Water (2330 g) is heated until it just begins to boil. If the water absorbs 5.53×105 J of heat in the process, what was the initial temperature of the water?
Q=mc∆t
Q = heat energy
m = mass
c = specific heat (of water)
∆t= change in temperature (= final - initial temp)

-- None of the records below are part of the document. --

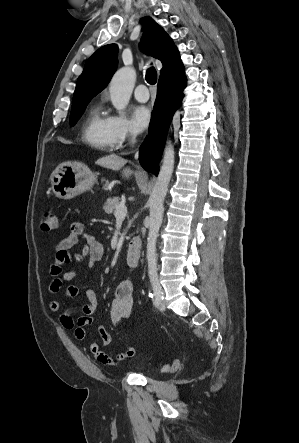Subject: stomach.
<instances>
[{"instance_id":"1","label":"stomach","mask_w":299,"mask_h":443,"mask_svg":"<svg viewBox=\"0 0 299 443\" xmlns=\"http://www.w3.org/2000/svg\"><path fill=\"white\" fill-rule=\"evenodd\" d=\"M96 181V175L86 165L77 162L59 165L51 176L54 194L64 200L91 189Z\"/></svg>"}]
</instances>
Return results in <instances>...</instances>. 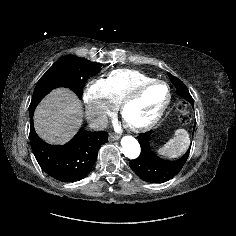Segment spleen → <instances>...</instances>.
Returning <instances> with one entry per match:
<instances>
[{
    "label": "spleen",
    "instance_id": "spleen-1",
    "mask_svg": "<svg viewBox=\"0 0 236 236\" xmlns=\"http://www.w3.org/2000/svg\"><path fill=\"white\" fill-rule=\"evenodd\" d=\"M190 145L189 134L185 129H177L175 136L156 152L158 155L175 159L186 152Z\"/></svg>",
    "mask_w": 236,
    "mask_h": 236
}]
</instances>
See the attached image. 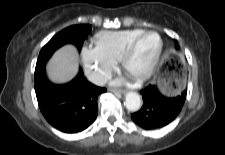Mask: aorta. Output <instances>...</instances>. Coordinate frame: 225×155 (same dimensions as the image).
Listing matches in <instances>:
<instances>
[{
  "mask_svg": "<svg viewBox=\"0 0 225 155\" xmlns=\"http://www.w3.org/2000/svg\"><path fill=\"white\" fill-rule=\"evenodd\" d=\"M125 106L129 111H138L141 107L140 96L135 92H128L125 96Z\"/></svg>",
  "mask_w": 225,
  "mask_h": 155,
  "instance_id": "aorta-1",
  "label": "aorta"
}]
</instances>
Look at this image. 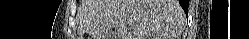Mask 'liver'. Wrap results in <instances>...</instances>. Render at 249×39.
I'll return each instance as SVG.
<instances>
[{
	"label": "liver",
	"instance_id": "6515ba94",
	"mask_svg": "<svg viewBox=\"0 0 249 39\" xmlns=\"http://www.w3.org/2000/svg\"><path fill=\"white\" fill-rule=\"evenodd\" d=\"M183 22L178 0H83L80 37L171 39L179 35Z\"/></svg>",
	"mask_w": 249,
	"mask_h": 39
}]
</instances>
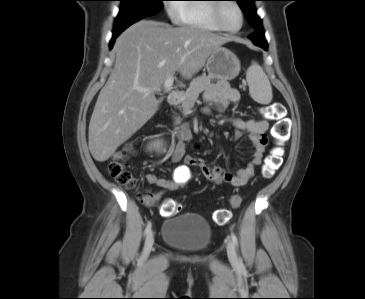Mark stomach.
<instances>
[{"label":"stomach","mask_w":365,"mask_h":299,"mask_svg":"<svg viewBox=\"0 0 365 299\" xmlns=\"http://www.w3.org/2000/svg\"><path fill=\"white\" fill-rule=\"evenodd\" d=\"M206 69L210 78L232 80L240 72V61L232 51L219 47L209 55Z\"/></svg>","instance_id":"obj_1"}]
</instances>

final temp= boiling point of water i.e. 100*C
c= 4.186 joule/gram °C
This is how far i got
2330g *4.184J/g degree C *(100 degree C-unk) =537,000J
so
9748.72J * unk =537,000J
so
537000/9748.72=55.08
so
100-55.08= Initial temp of 44.92 degrees celsius
:)
To find the initial temperature of the water, you can use the equation:
Q = mcΔT
Where:
Q is the heat absorbed by the water
m is the mass of the water
c is the specific heat capacity of water
ΔT is the change in temperature
Given:
Q = 5.53 × 10^5 J
m = 2330 g
c = 4.18 J/g°C (specific heat capacity of water)
First, convert the mass of the water to kilograms:
m = 2330 g = 2.33 kg
Rearrange the equation to solve for ΔT:
ΔT = Q / (mc)
ΔT = 5.53 × 10^5 J / (2.33 kg * 4.18 J/g°C)
Now, perform the calculation:
ΔT = 5.53 × 10^5 J / (2.33 kg * 4.18 J/g°C) ≈ 58.75 °C
Finally, subtract the change in temperature from the boiling point of water (100 °C) to find the initial temperature:
Initial temperature = 100 °C - 58.75 °C = 41.25 °C
Therefore, the initial temperature of the water was approximately 41.25 °C.
To determine the initial temperature of the water, we can use the equation:
Q = mcΔT
where:
Q is the amount of heat absorbed by the water,
m is the mass of the water,
c is the specific heat capacity of water, and
ΔT is the change in temperature.
We know:
Q = 5.53×10^5 J (the amount of heat absorbed)
m = 2330 g (the mass of the water)
c = 4.18 J/g·°C (specific heat capacity of water)
We have to rearrange the equation to solve for ΔT:
ΔT = Q / (mc)
Substituting the known values:
ΔT = (5.53×10^5 J) / (2330 g * 4.18 J/g·°C)
Now we can calculate ΔT:
ΔT ≈ 56.49 °C
The change in temperature (ΔT) is the difference between the final temperature and the initial temperature. Since the water just begins to boil, its final temperature is 100 °C at sea level. Therefore, we can calculate the initial temperature (T_i) as:
T_i = T_final - ΔT
T_i = 100 °C - 56.49 °C ≈ 43.51 °C
So, the initial temperature of the water was approximately 43.51 °C.